Tonight when I got home she knocked on my door again waiting for that moment when her son and girlfriend were not home to reach out to me.  Again the tears just poured and she kept saying I didn’t do anything, I didn’t do anything please help me.  I can easily say she asked me more than 10 times to help her.  She said I am scared they will put me in one of those places and I told her based on what you are telling me that is the best thing they could do.  I told her at least there someone will be looking after her and she will have others there to talk to.  She said but why I didn’t do anything and she just wants to die.  She has a fear of going into a nursing home and I know I have heard stories but I don’t think they are all like that.  She told me she gets lots of money each month and that she never sees it and that they take it all.  I see the girlfriend shopping all the time coming home with bags and bags of stuff.  She doesn’t work and he goes to school and works also.  Based on what I know and see I can believe that they are taking her money.  She told me to promise to not say anything to them and to please help her and that if I saw she was not there then ask them where she was.  I didn’t know what to do and I knew that it was not my business but I also knew that I could not just walk away with that “what if” feeling inside.  I told her to figure out how she could get control over her money and when they talk about putting her in a home to find out where and agree to it.  I told her to tell me where she was going and the only thing I knew I could do to help was to promise that I would stay in touch with her.  She looked at me with her eyes welled up with tears and said do you promise with some hope in her voice and I told I promise.
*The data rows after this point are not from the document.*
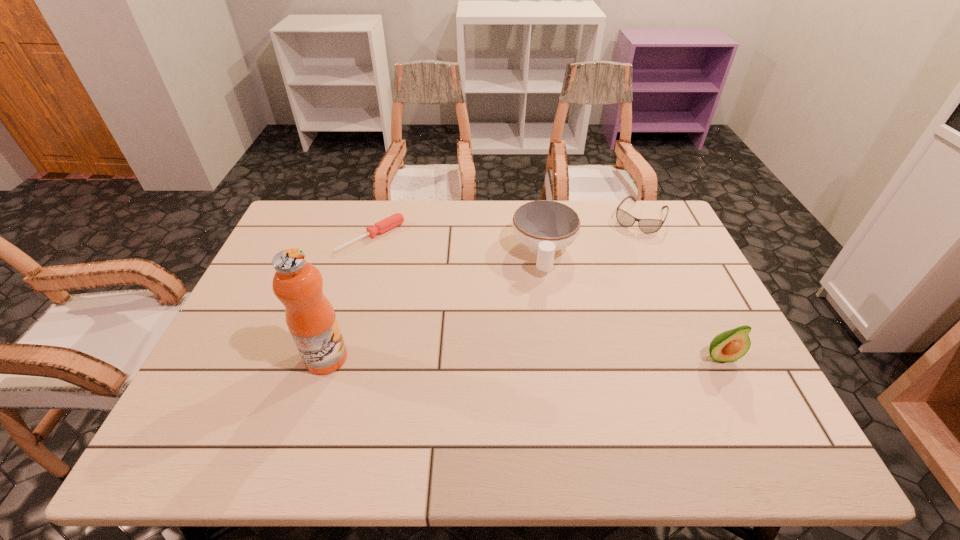
Where is `vacant space on the desktop that is between the tallest object and the avocado and is positioned at the tip of the shortest object`? This screenshot has height=540, width=960. vacant space on the desktop that is between the tallest object and the avocado and is positioned at the tip of the shortest object is located at coordinates (523, 357).

Where is `free space on the desktop that is between the tallest object and the avocado and is positioned on the side with the handle of the third object from right to left`? The width and height of the screenshot is (960, 540). free space on the desktop that is between the tallest object and the avocado and is positioned on the side with the handle of the third object from right to left is located at coordinates (543, 357).

Find the location of a particular element. The width and height of the screenshot is (960, 540). free space on the desktop that is between the fruit juice and the avocado and is positioned on the lenses of the sunglasses is located at coordinates (568, 357).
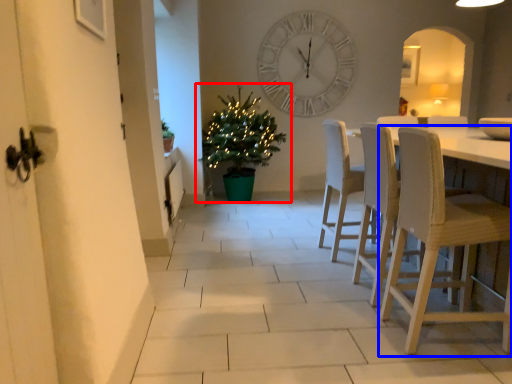
Question: Which object appears closest to the camera in this image, houseplant (highlighted by a red box) or chair (highlighted by a blue box)?

Choices:
 (A) houseplant
 (B) chair

Answer: (B)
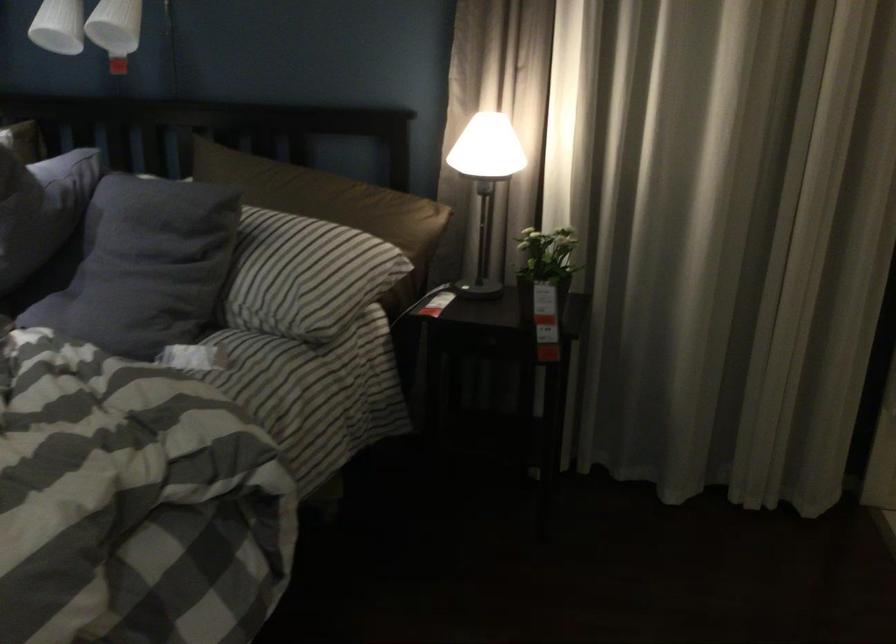
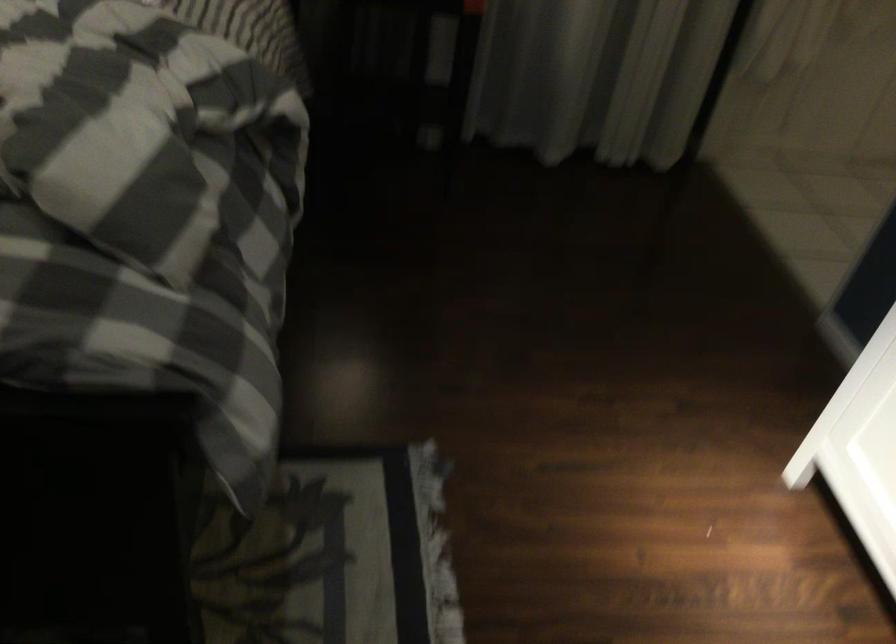
Question: In a continuous first-person perspective shot, in which direction is the camera moving?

I really hope that she ends up in a good nursing home where someone can look after her and give her the care that she needs.  I know when I was in high school I volunteered at one by my house and I remember the great feeling it gave me to sit down and talk to these people even if it was for 5 minutes.  I know that one particular home was very nice and everyone there was so caring.

No matter what you have going on in your life you always have time to care for your loved ones and most importantly your parents, always!